### Problem statement
Could you transcribe the text of the items exactly, from the line containing "CALENDRIER ANNUEL DES CENTRES" through the end of the items, including both ends?

### Data shown
━━━━━━━━
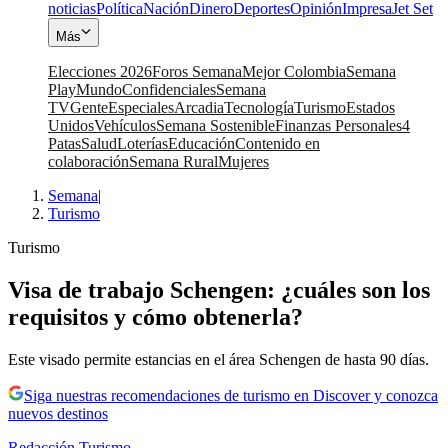
noticias
Política
Nación
Dinero
Deportes
Opinión
Impresa
Jet Set
Más
Elecciones 2026
Foros Semana
Mejor Colombia
Semana
Play
Mundo
Confidenciales
Semana
TV
Gente
Especiales
Arcadia
Tecnología
Turismo
Estados
Unidos
Vehículos
Semana Sostenible
Finanzas Personales
4
Patas
Salud
Loterías
Educación
Contenido en
colaboración
Semana Rural
Mujeres
Semana
|
Turismo
Turismo
Visa de trabajo Schengen: ¿cuáles son los
requisitos y cómo obtenerla?
Este visado permite estancias en el área Schengen de hasta 90 días.
Siga nuestras recomendaciones de turismo en Discover y conozca
nuevos destinos
Redacción Turismo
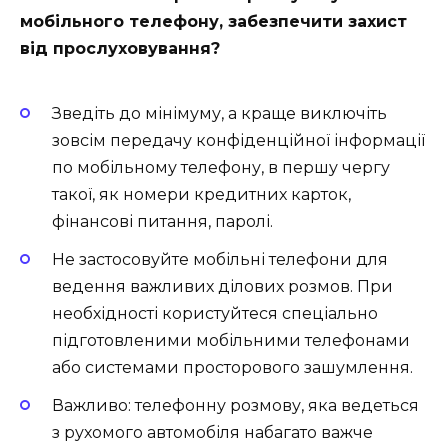
мобільного телефону, забезпечити захист
від прослуховування?
Зведіть до мінімуму, а краще виключіть
зовсім передачу конфіденційної інформації
по мобільному телефону, в першу чергу
такої, як номери кредитних карток,
фінансові питання, паролі.
Не застосовуйте мобільні телефони для
ведення важливих ділових розмов. При
необхідності користуйтеся спеціально
підготовленими мобільними телефонами
або системами просторового зашумлення.
Важливо: телефонну розмову, яка ведеться
з рухомого автомобіля набагато важче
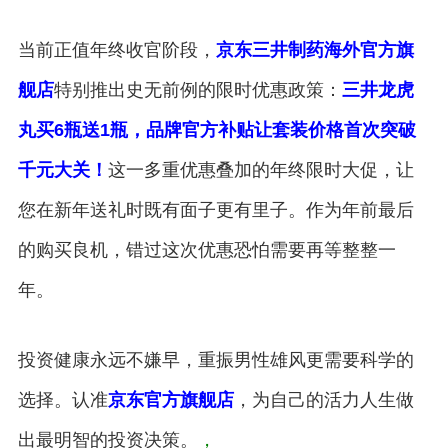
当前正值年终收官阶段，
京东三井制药海外官方旗
舰店
特别推出史无前例的限时优惠政策：
三井龙虎
丸买6瓶送1瓶，品牌官方补贴让套装价格首次突破
千元大关！
这一多重优惠叠加的年终限时大促，让
您在新年送礼时既有面子更有里子。作为年前最后
的购买良机，错过这次优惠恐怕需要再等整整一
年。
投资健康永远不嫌早，重振男性雄风更需要科学的
选择。认准
京东官方旗舰店
，为自己的活力人生做
出最明智的投资决策。
，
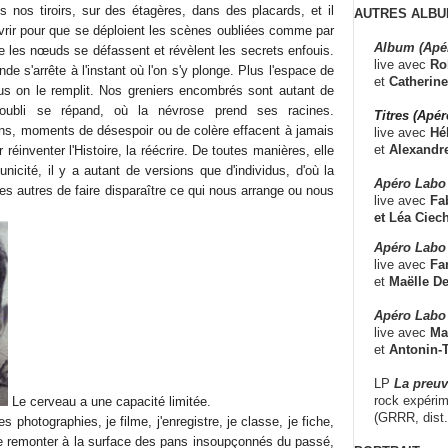
nos tiroirs, sur des étagères, dans des placards, et il
AUTRES ALBU
ouvrir pour que se déploient les scènes oubliées comme par
Album (Apé
 les nœuds se défassent et révèlent les secrets enfouis.
live avec
Ro
de s'arrête à l'instant où l'on s'y plonge. Plus l'espace de
et
Catherine
us on le remplit. Nos greniers encombrés sont autant de
'oubli se répand, où la névrose prend ses racines.
Titres (Apé
ons, moments de désespoir ou de colère effacent à jamais
live avec
Hé
et
Alexandr
r réinventer l'Histoire, la réécrire. De toutes manières, elle
nicité, il y a autant de versions que d'individus, d'où la
Apéro Labo
s autres de faire disparaître ce qui nous arrange ou nous
live avec
Fab
et
Léa Ciech
Apéro Labo 
live avec
Fa
et
Maëlle D
Apéro Labo
live avec
Ma
et
Antonin-T
LP
La preu
rock expérim
Le cerveau a une capacité limitée.
(GRRR, dist
 photographies, je filme, j'enregistre, je classe, je fiche,
aire remonter à la surface des pans insoupçonnés du passé,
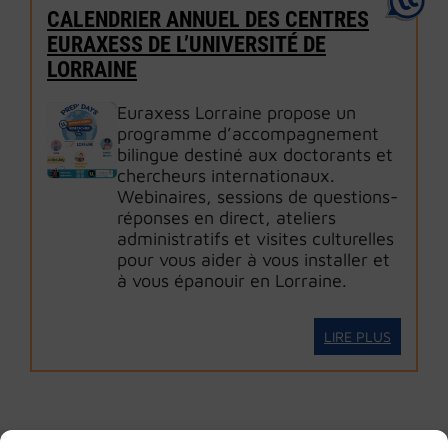
CALENDRIER ANNUEL DES CENTRES
EURAXESS DE L’UNIVERSITÉ DE
LORRAINE
Euraxess Lorraine propose un
programme d’accompagnement
bilingue destiné aux doctorants et
chercheurs internationaux.
Webinaires, sessions de questions-
réponses en direct, ateliers
administratifs et visites culturelles
pour vous aider à vous installer et
à vous épanouir en Lorraine.
LIRE PLUS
━━━━━━━━
### Task result
CALENDRIER ANNUEL DES CENTRES
EURAXESS DE L’UNIVERSITÉ DE
LORRAINE
Euraxess Lorraine propose un
programme d’accompagnement
bilingue destiné aux doctorants et
chercheurs internationaux.
Webinaires, sessions de questions-
réponses en direct, ateliers
administratifs et visites culturelles
pour vous aider à vous installer et
à vous épanouir en Lorraine.
LIRE PLUS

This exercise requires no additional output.